Part of the Disney tradition is adventure films with young people becoming involved in great journeys or mysteries.  It all begins with Treasure Island, and the adaptation of Stevenson’s work.  It is an almost slavish devotion to that work that is actually a strong point of the film.  Treasure Island creates a world that the viewer wants to inhabit and feel.  Watching this film takes you into an idealized version of England in the late 1700s, where noblemen still ruled supreme but mixed with commoners and seamen to create a whole society.  Watching this film you can smell the sea, taste the rum or feel the heat.

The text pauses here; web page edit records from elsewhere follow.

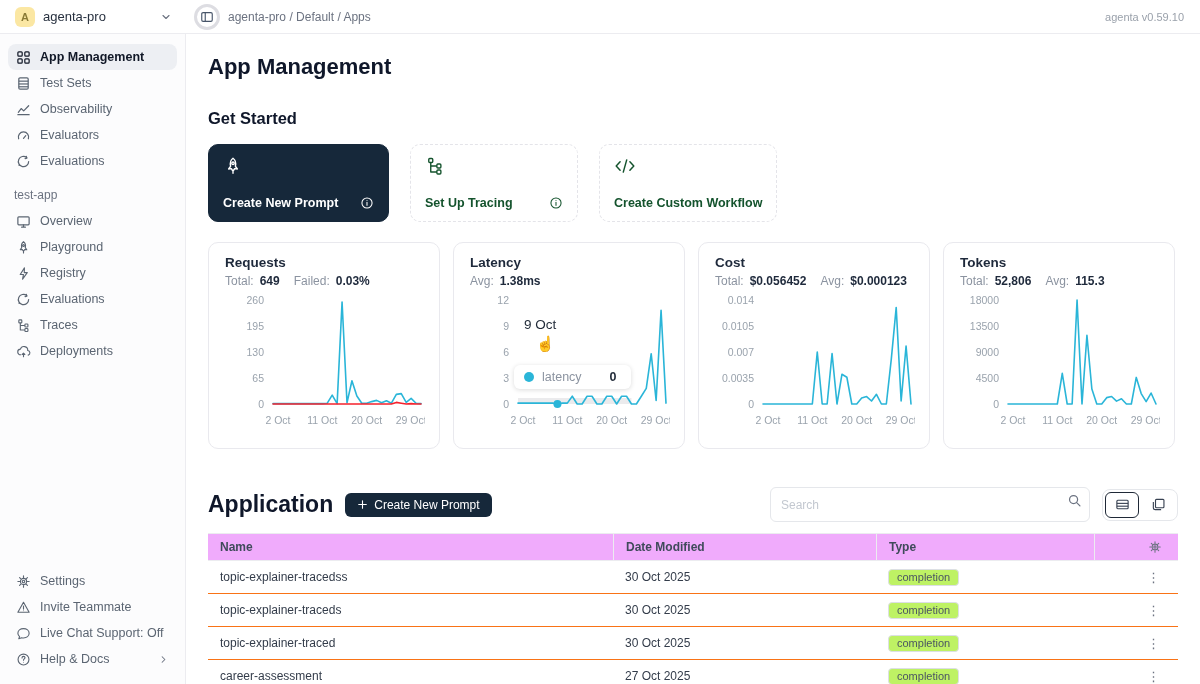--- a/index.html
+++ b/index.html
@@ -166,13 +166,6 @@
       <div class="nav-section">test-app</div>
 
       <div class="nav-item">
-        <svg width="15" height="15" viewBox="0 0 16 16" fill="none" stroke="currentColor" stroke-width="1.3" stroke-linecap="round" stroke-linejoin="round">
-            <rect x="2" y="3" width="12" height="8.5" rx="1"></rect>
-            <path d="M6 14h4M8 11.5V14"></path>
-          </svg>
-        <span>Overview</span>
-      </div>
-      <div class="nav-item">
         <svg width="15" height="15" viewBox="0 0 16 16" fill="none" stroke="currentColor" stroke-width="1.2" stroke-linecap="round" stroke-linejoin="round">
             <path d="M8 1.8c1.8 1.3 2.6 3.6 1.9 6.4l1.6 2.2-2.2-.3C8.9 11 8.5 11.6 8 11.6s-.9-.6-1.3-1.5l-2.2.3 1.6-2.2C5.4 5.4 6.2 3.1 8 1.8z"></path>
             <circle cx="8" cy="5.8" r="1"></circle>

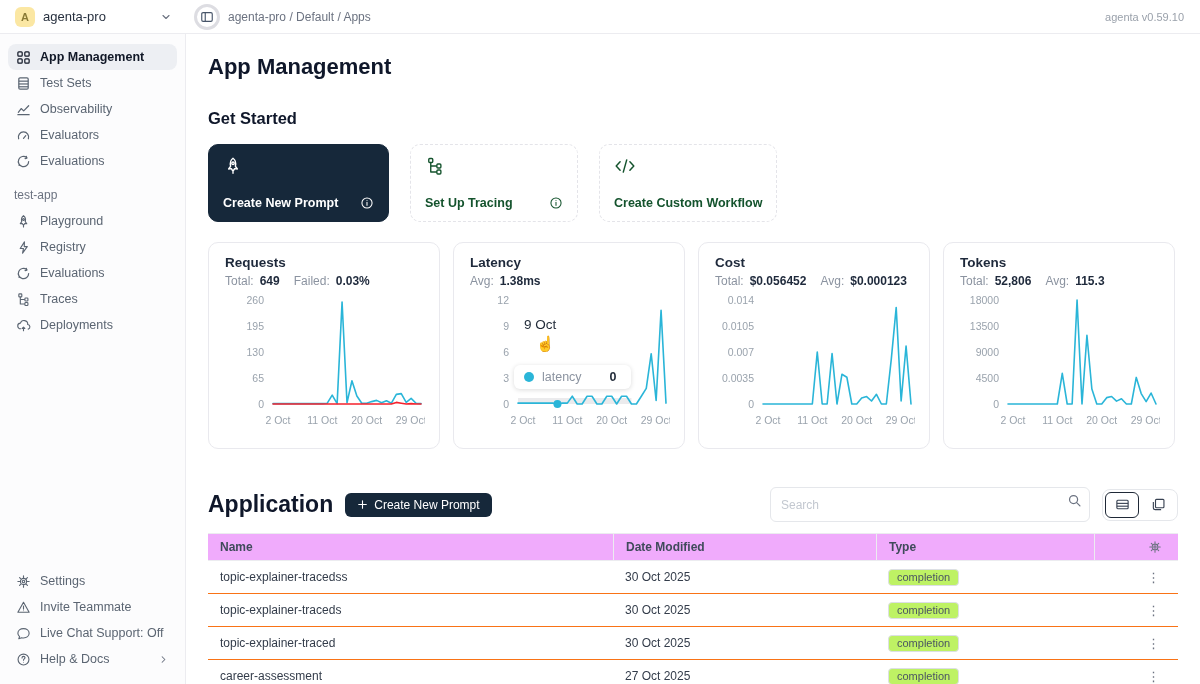--- a/index.html
+++ b/index.html
@@ -83,7 +83,7 @@
   
   .table{margin-top:11px;}
   .t-head,.t-row{display:grid;grid-template-columns:405px 263px 218px 1fr;align-items:center;}
-  .t-head{height:28px;background:#f0abfc;border-top:1px solid #ececf0;border-bottom:1px solid #ececf0;
+  .t-head{height:28px;background:#eab308;border-top:1px solid #ececf0;border-bottom:1px solid #ececf0;
           font-size:12px;font-weight:600;color:#3f4a5a;}
   .t-head>div{padding:0 12px 0 12px;height:100%;display:flex;align-items:center;}
   .t-head>div+div{border-left:1px solid #ececf0;}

A lot of that is due to the performance of Robert Newton as Long John Silver.  His performance here is literally inventing the onscreen pirate.  The cadence of his speech, the way he moves and his willingness to always bargain, cheat or steal to save his own skin is a foundation for all other film pirates going forward.  When you watch this today, it’s hard to realize that this came first.  Watch Newton’s facial expressions, the sweat pouring off his brow and listen to his speech and you’ll see how Johnny Depp created the character of Captain Jack Sparrow. 



What falls down is the performance of the other actors.  Bobby Driscoll as Jim Hawkins can best be described as inoffensive.  While his performance doesn’t stand out, it doesn’t seem particularly bad either.  The key relationship in the film is that of Hawkins and Silver, and it just doesn’t work as well as it could.  There’s clearly affection there, but it’s the back and forth between them as both switch sides that feels forced.  It comes from the book, but the nuance is somewhat lost.

The other characters are frankly superfluous.  They aren’t characters so much as ciphers, there to advance the story in certain ways, either kicking things off, starting a mutiny early or going after Jim with a knife.  That’s to be expected, as the focus here is on the two main characters and the twists and turns in the journey to Flint’s treasure on the island. 



All these elements come together to make a realistic setting and one outstanding actor amongst a field of uninspired performances.  But it makes for a fairly entertaining film, although a slow one.  It will take time to get invested in this film, but the time is worth it.  It’s an amazing film to watch knowing about all the adventures that Disney would put on film in the coming years.